━━━ Data extracts

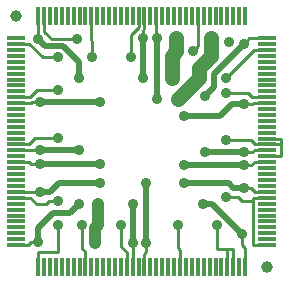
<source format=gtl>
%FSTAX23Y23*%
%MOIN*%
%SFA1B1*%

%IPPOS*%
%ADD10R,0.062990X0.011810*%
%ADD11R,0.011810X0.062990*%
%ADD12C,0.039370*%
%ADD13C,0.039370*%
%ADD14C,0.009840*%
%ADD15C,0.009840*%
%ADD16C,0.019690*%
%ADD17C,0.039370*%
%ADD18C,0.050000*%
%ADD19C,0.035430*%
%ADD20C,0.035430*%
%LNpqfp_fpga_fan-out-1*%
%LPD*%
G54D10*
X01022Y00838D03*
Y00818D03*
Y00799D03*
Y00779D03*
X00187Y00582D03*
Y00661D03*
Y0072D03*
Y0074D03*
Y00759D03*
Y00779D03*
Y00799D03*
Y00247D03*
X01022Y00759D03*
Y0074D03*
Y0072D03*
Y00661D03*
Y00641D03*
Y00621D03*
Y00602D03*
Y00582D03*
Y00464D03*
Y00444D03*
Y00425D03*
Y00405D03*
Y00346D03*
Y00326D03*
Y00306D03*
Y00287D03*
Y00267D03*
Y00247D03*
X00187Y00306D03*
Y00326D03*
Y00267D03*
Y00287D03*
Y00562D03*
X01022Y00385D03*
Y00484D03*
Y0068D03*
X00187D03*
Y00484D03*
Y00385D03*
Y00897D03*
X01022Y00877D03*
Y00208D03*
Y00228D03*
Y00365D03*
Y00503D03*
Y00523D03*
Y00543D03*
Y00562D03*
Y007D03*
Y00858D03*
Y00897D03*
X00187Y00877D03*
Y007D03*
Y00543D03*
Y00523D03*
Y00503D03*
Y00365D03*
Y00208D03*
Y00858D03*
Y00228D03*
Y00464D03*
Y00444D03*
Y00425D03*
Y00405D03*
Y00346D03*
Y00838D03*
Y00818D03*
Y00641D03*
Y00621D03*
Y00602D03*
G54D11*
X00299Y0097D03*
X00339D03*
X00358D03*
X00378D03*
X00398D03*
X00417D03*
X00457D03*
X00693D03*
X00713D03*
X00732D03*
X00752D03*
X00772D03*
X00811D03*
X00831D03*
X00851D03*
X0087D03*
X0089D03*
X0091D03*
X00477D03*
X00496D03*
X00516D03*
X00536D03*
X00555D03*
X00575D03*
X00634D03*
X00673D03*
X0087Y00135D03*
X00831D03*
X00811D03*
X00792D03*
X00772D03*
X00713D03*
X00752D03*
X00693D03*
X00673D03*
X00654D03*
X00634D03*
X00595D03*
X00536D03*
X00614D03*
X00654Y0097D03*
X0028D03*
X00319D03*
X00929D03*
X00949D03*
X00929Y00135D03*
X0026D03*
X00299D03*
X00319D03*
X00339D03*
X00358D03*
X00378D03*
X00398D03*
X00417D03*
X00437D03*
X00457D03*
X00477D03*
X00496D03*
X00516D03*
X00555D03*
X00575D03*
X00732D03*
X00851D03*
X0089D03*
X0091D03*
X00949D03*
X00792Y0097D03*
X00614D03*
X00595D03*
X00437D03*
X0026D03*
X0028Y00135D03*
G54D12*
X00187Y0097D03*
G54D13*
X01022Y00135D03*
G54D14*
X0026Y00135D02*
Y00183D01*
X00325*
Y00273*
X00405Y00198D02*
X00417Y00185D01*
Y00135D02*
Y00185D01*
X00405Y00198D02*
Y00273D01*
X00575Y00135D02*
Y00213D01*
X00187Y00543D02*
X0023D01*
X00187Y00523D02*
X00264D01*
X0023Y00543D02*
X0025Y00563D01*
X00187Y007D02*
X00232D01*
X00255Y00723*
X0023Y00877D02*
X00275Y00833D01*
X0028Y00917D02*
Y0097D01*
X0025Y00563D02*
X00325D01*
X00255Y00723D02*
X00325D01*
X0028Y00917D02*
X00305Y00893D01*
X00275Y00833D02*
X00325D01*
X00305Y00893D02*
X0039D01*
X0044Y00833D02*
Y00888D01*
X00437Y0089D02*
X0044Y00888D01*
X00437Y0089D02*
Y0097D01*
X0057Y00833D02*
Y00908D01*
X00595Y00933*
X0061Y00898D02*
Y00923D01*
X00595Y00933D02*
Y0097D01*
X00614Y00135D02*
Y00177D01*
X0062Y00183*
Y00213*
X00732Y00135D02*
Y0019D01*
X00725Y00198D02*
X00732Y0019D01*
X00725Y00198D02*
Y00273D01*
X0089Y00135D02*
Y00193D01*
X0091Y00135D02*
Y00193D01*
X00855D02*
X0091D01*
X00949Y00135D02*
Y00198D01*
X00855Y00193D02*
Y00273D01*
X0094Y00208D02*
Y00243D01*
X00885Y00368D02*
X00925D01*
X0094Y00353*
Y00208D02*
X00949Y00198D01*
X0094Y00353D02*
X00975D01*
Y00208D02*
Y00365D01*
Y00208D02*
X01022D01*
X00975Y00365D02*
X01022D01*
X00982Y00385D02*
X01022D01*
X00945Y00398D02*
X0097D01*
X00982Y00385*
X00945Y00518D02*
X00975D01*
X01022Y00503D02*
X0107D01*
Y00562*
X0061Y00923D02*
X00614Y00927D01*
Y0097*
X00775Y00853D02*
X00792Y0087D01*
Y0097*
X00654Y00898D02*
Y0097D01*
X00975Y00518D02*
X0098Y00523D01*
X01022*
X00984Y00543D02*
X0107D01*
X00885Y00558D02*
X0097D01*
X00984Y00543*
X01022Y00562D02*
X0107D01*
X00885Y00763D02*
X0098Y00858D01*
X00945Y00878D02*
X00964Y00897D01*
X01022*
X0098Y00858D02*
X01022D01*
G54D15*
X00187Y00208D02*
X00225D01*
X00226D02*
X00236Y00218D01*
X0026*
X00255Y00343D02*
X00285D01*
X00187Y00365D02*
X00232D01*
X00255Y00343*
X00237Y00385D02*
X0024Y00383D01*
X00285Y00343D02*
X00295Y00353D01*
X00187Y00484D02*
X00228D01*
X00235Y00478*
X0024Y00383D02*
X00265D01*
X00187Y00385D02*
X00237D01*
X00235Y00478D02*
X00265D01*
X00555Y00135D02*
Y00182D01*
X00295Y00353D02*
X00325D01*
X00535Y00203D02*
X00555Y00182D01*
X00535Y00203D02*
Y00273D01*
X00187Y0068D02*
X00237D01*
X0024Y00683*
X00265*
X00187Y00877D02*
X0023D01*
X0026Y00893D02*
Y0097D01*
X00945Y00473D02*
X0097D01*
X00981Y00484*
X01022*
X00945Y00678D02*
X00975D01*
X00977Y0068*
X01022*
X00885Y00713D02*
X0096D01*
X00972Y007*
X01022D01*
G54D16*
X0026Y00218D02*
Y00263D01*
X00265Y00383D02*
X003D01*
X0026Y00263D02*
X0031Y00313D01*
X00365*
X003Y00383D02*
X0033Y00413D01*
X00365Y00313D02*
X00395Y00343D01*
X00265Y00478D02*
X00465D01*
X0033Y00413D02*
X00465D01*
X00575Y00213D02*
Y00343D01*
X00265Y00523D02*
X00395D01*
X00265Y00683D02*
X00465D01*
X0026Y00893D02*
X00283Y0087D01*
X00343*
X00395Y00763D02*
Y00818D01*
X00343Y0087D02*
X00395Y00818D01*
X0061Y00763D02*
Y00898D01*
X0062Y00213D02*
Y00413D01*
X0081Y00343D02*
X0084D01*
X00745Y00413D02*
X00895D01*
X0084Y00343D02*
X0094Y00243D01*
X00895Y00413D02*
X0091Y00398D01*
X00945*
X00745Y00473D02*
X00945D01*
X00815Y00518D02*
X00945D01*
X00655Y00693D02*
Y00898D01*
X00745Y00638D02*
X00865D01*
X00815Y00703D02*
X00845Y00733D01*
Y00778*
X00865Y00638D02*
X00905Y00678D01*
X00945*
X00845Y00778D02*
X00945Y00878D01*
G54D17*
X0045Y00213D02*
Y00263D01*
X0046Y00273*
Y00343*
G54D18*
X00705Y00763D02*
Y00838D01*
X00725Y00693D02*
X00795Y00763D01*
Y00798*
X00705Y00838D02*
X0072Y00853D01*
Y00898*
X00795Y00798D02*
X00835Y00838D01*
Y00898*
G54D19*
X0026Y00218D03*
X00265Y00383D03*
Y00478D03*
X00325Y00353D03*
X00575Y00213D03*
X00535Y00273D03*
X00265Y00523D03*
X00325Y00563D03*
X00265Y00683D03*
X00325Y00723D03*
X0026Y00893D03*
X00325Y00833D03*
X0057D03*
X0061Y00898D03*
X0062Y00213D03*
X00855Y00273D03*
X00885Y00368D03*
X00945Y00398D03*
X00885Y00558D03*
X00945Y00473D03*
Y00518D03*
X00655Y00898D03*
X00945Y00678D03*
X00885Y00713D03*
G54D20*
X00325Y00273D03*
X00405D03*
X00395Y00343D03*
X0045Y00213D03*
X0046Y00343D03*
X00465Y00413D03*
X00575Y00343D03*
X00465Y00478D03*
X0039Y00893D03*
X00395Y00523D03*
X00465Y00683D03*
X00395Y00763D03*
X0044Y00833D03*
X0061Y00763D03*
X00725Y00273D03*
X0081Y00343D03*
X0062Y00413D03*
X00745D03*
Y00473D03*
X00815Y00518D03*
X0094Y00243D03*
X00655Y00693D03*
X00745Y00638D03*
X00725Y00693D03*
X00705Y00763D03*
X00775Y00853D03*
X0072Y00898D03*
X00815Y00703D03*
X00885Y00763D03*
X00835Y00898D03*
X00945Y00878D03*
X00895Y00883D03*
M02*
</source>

━━━━━━
━━━ Data extracts

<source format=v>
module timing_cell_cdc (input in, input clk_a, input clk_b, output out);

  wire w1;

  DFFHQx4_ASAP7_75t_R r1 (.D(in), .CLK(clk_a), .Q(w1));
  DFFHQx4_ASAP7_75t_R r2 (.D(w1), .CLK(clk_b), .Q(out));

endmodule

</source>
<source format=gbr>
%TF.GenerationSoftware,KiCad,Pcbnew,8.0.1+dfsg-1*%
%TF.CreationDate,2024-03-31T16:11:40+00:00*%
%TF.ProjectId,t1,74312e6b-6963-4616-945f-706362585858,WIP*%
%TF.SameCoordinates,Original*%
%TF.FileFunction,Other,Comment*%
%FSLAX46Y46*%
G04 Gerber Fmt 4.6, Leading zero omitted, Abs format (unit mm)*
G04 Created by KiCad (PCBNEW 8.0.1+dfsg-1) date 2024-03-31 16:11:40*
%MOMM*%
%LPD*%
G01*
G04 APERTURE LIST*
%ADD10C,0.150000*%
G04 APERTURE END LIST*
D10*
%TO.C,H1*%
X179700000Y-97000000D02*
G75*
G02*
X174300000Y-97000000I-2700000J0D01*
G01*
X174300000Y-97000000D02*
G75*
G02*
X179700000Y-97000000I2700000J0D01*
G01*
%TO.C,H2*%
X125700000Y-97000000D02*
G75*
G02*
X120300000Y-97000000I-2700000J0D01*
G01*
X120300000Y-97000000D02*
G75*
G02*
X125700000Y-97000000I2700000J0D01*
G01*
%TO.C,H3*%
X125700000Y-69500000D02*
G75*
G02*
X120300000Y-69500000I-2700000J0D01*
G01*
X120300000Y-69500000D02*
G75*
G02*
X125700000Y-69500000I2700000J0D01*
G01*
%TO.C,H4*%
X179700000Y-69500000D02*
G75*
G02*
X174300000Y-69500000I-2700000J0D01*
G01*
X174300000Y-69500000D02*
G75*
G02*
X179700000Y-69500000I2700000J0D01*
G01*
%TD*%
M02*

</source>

━━━━━━

# [Requirement]
Look through the records for the word "KiCad". Every line that has it should be copied.

# [Result]
%TF.GenerationSoftware,KiCad,Pcbnew,8.0.1+dfsg-1*%
G04 Created by KiCad (PCBNEW 8.0.1+dfsg-1) date 2024-03-31 16:11:40*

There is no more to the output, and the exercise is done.